Memorial bike ride helps Concord
officers remember fallen comrades

By John Jackson on February 10, 2014

Unity Ride_for website

Five members of the  Concord PD will join 1,500 other officers from around the country in a 300-mile ride to remember and honor fellow officers who have died in the line of duty. The ride raises funds to support the National Law Enforcement Memorial in Washington, DC.  From left, Ollie Sansen, Adam Hart, Krista Sansen, Kenny Trimble and Amy Hendricks. (Photo by Rochellezphotography.com)

This spring, six officers from the Concord Police Department will embark on more than an ordinary bike trek; they’ll participate in an annual ritual to show respect to more than 19,000 of their fellow officers nationwide who have fallen in the line of duty.

“I couldn’t imagine what it would be like [to lose a partner],” says Officer Ollie Sansen. “This helps people to move on to the next chapter.”

On May 10, he along with Officers Kenny Trimble, Adam Hart, Krista Sansen, Mike Roberts and Amy Hendriks will join nearly 1,500 law enforcement officers from around the country in the 18th annual Police Unity Tour, an extensive bicycle ride totaling 300 miles and four days. The riders will begin in New Jersey and travel through Philadelphia and Baltimore, before finishing in an emotional ceremony at the National Law Enforcement Memorial in Washington, D.C.

“People are able to lean on each other for support,” Sansen says. “I’ve seen the healing process take place [during the ride].”

He says he and his fellow officers are doing the trek to raise awareness for fallen officers and to help raise money for the Memorial, a monument dedicated to police officers killed in the line of duty, says Sansen.

Moving ceremony at Memorial

Two curved marble walls are at the centerpiece of the Memorial, 304-feet long and hold the name inscriptions of the thousands of men and women who have died in the line of duty. The walls are continuously changing, as names are added each year.

The tour ends at a moving candlelight ceremony at the Memorial, when the names of each officer who died in 2013 will be read aloud and their name will be added to the Memorial in front of 50,000 onlookers.

Just a few years ago, the $1.5 million proceeds from the Police Unity Tour went directly to restoring the walls of the monument and refinishing the names to “a beautiful state,” Sansen says.

Although the Unity Tour began with a group of four guys in New Jersey, it has become a national and international draw for a large number of police officers, many of them on the West Coast. Officer Hart first got involved in the ride five years ago and brought in Sansen a year later, seeing it as a way to personally honor those they have lost in their profession.

“This is a way for me to show gratitude to the officers who have gone ahead of me and given their lives in the line of duty,” says Hart. “It helps me to know that I’m honoring them and the sacrifice that they and their families have made.
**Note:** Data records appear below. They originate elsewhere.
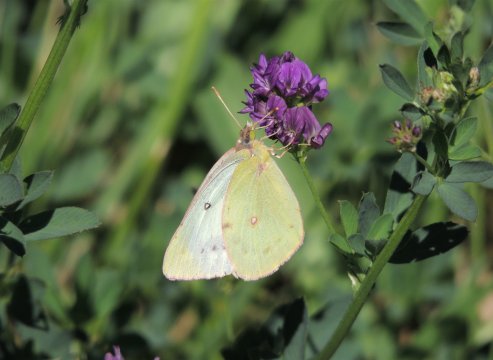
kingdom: Animalia
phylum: Arthropoda
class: Insecta
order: Lepidoptera
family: Pieridae
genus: Colias
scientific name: Colias philodice
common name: Clouded Sulphur
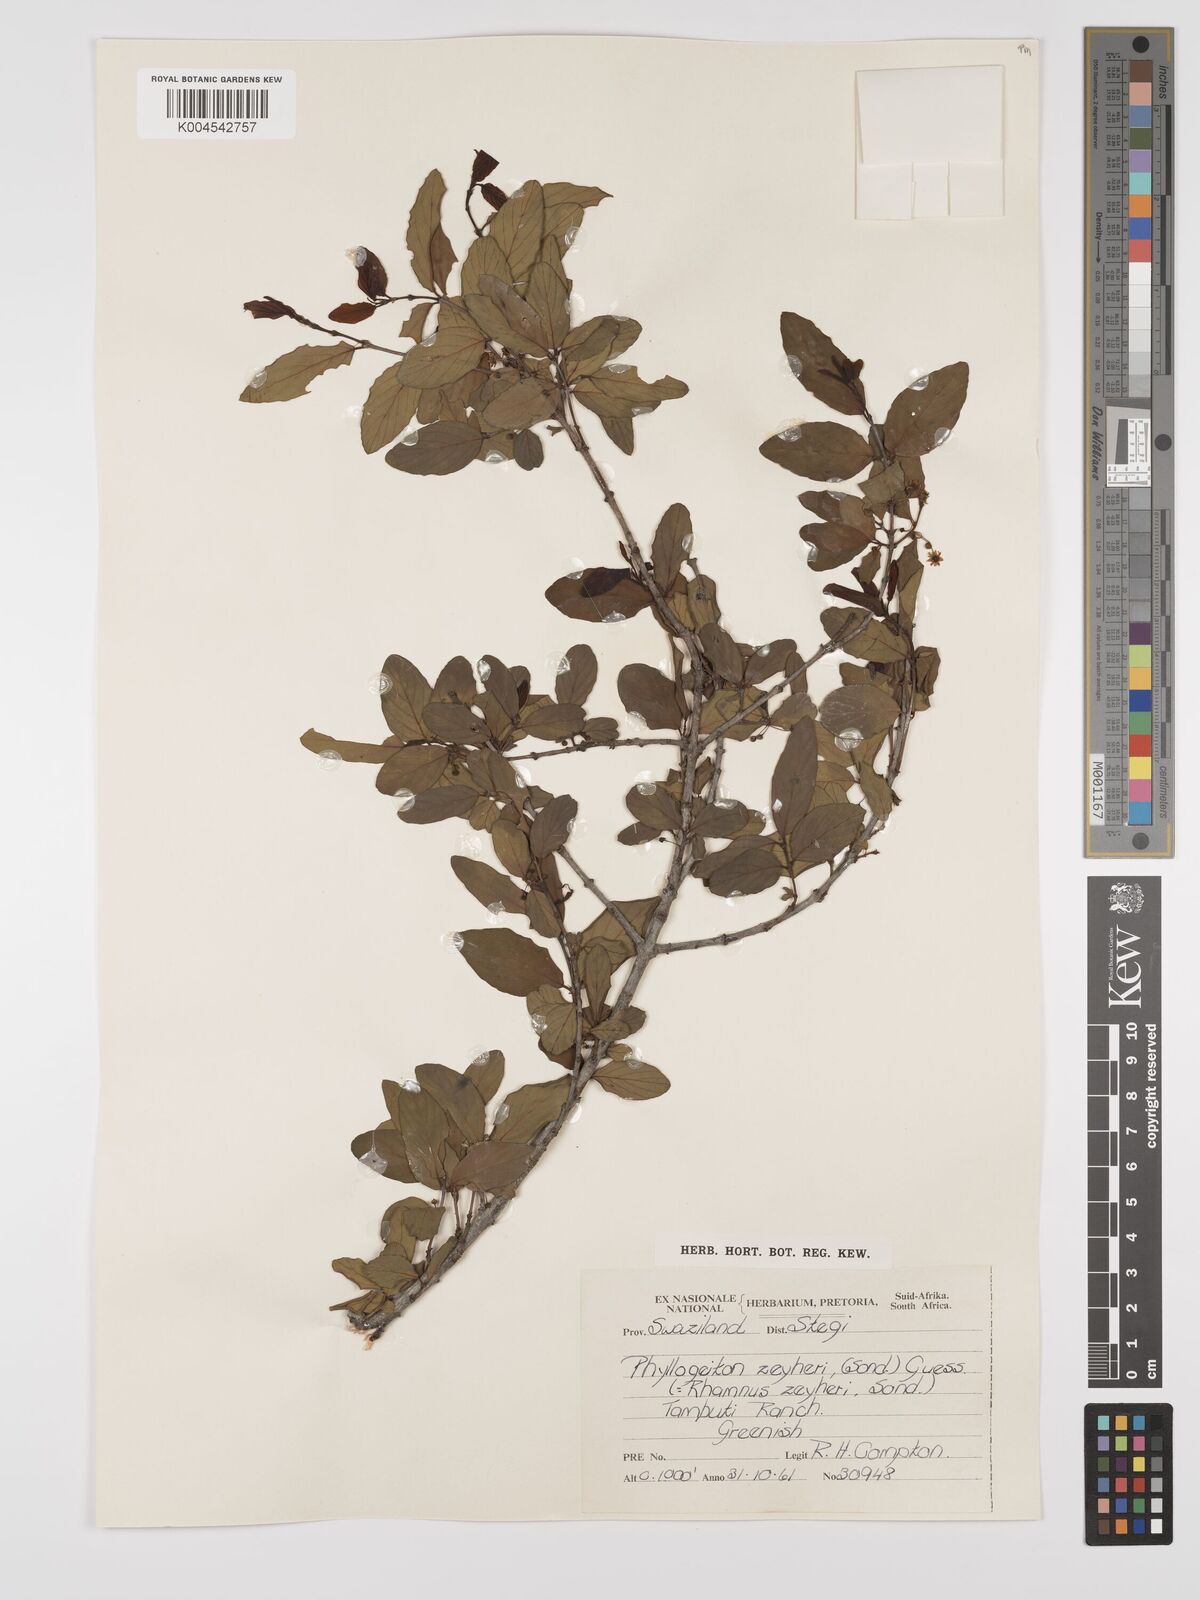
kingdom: Plantae
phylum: Tracheophyta
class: Magnoliopsida
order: Rosales
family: Rhamnaceae
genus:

It’s not just about them, it’s also about their families and their loss.

“It really helps me to feel better about my profession and know that I’m doing something to honor those people who have made such a great sacrifice,” Hart says.

Tough training

To prepare for the tough 300-mile ride, each of the officers begins some type of training months in advance to make sure they are ready for four long days on the bike.

“On an average day when we ride out there, we’ll be in the seat upwards of 8-10 hours,” says Krista Sansen. “And if you’re smart you’ll start training six months ahead of time.”

Several of the officers use their training time biking Mount Diablo together. They also vary between what Sansen called “long and flat” and “short and steep.” The focus is being prepared for the cardio demand and being in the seat for a long period of time, she says. Additionally, each rider is required to complete a 50-mile training ride before the tour.

But the work is worth it, the officers who’ve made the trek say. The riders typically receive a “hero’s welcome” in several of the communities they ride through on the tour.

“There’s one guy in particular, when we’re riding through Jersey, who comes out with his bagpipes and he’ll serenade us as we’re riding by,” says Krista Sansen. “Those kinds of things make it really incredible.”

Hart says that in some of the communities they ride through, some of the schools will actually let their students out and come out to the street to cheer the riders on and hold up signs. “We’ll get the occasional fly-by from a police helicopter, which is always inspirational when you’re grueling out a hundred mile day,” he says.

Although the ride raises funds for the Memorial, each officer is driven by a deep appreciation for their comrades and a passion for honoring them, they say.

“It’s kind of a calling,” says Krista Sansen. “Once you do it, it’s hard to not do it again. Just realizing that it could be any one of us at anytime, it’s good to get out there and remember.”